Friday, January 16, 2009

Imagination

Imagine a school.  That is what I want to do.  I want to imagine a school…not simply build one.  As I read and reflect on what I want to learn about gifted education, I begin to realize how much of an overlap there is with what I feel about progressive education and educational reform - in all facets of education, not just in gifted education.  I continue to find myself in class thinking - this is about all children!  I know that there are specific differences between the needs of gifted learners and their more mainstream counterparts, but when I think about what I feel a true education should look like, I don't know that the process would be that different.  I think that gifted learners and high achievers would definitely spend less time repeating things they already understand, but I think that education in general should be less about a repetitive, mass-production model and more about how people learn and how they begin to learn to think.  That is the difference.  So much of education today is all about teaching kids specific content.  I think we need to stop looking so exclusively at content we want to impart and start thinking about the kind of people we want to produce.  I think this affects the gifted learners the most because I think they are the ones who are the most negatively affected by the current state of affairs.

 

I imagine a school where the students are encouraged to really explore their own passions.  To be given the space, time, and access to really strive to answer their own questions.  I'm not really sure how you set that up in a way that still allows for some mastery of basics to occur.  But I think that the idea of a "liberal arts" education needs to change.  I think that we as a society have decided that everyone should be "well rounded" and therefore should be exposed to all sorts of different things or we won't be whole.  What ends up happening is that most kids check out of school because there is an extreme disconnect between what they care about and what we are teaching them.  Too often, the teacher is so entrenched in their own passions and questions they fail to see that rather than truly educating their students and teaching them how to think, they are simply trying to impart their own knowledge and passions onto the students.  Why do we all need to know the same things?  That doesn't make sense to me.

 

In the realm of gifted education, I feel the same way, even in my fifth grade classroom.

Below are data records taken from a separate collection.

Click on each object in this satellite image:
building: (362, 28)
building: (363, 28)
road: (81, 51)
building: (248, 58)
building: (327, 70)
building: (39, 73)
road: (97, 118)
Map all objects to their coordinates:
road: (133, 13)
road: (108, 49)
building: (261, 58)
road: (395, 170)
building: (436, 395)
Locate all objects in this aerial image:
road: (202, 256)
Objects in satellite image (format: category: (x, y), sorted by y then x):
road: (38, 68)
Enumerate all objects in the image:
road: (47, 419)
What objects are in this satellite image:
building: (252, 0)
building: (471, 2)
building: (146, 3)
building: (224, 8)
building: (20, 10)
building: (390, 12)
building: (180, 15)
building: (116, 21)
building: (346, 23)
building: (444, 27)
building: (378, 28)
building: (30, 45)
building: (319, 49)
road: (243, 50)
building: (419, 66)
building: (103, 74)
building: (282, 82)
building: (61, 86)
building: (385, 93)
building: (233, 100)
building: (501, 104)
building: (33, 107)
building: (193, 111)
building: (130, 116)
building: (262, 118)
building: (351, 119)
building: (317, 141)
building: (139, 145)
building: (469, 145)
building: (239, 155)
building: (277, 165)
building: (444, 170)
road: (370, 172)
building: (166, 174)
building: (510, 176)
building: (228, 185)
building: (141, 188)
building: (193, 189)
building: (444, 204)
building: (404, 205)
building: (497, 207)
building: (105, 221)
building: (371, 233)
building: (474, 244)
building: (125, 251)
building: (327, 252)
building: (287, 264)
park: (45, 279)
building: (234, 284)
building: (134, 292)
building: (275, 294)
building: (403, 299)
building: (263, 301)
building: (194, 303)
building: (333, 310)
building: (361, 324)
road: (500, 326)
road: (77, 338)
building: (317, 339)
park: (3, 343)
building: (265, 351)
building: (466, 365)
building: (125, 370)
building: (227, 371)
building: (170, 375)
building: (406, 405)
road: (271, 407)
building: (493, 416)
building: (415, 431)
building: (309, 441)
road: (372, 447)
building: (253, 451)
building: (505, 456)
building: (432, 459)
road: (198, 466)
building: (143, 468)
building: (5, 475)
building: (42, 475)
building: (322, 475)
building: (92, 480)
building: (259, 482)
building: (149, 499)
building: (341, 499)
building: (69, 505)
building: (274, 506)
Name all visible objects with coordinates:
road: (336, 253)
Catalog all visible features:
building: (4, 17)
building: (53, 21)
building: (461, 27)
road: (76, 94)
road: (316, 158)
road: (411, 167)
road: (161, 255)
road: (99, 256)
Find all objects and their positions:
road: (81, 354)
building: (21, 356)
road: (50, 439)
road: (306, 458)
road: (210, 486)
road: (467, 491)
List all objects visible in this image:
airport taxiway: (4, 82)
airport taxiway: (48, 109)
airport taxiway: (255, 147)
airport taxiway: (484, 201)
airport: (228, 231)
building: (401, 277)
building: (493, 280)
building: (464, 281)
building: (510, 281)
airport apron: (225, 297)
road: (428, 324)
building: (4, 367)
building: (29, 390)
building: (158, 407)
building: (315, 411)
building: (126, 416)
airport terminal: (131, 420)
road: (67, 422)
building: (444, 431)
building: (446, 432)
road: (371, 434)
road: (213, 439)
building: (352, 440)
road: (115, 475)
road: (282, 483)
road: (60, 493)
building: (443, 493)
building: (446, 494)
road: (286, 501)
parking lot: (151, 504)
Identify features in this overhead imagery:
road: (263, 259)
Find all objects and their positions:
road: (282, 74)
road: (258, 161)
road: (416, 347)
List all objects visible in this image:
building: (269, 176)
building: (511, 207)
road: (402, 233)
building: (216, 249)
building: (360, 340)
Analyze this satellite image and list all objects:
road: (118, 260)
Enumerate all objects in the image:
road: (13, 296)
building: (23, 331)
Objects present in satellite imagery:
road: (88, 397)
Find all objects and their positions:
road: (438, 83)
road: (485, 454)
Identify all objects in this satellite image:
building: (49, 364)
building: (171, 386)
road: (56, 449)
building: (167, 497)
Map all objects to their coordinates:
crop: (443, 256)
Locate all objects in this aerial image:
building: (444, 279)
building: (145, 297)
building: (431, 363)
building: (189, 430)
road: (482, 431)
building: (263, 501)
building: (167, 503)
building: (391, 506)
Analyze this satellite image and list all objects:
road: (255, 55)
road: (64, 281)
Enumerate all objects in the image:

Without completely throwing open the door and saying "Learn whatever you want, I don't care if you learn anything at all!" I think that the gifted students in our rooms have a lot going on in their heads.  How can we help them tap that?  At this point I'm pursuing the use of Literature Circles and a wiki to help my high achieving students be able to push beyond just understanding history through non-fiction texts.  My desire is that they will use the wiki to really express their own thoughts about what is going on with the stories but also that they will begin to listen to each other and pushing each other to go deeper.  We'll see how they do, but it is a start. I just think we need to rethink so many things…but it is all still in such an infant state in my mind, I don't even really know how to crystallize my thinking at all. 

 

To top it all off, even though I know we all have to cut our own path through the jungle of life, I constantly have this nagging feeling that I am trying to uncover what others have been doing for decades.  That I'll show up one day and say - "YES! This is what I've been searching towards!" only to find hundreds of people already there looking at me and thinking, "Duh! We've known about this for decades.  Where have you been?"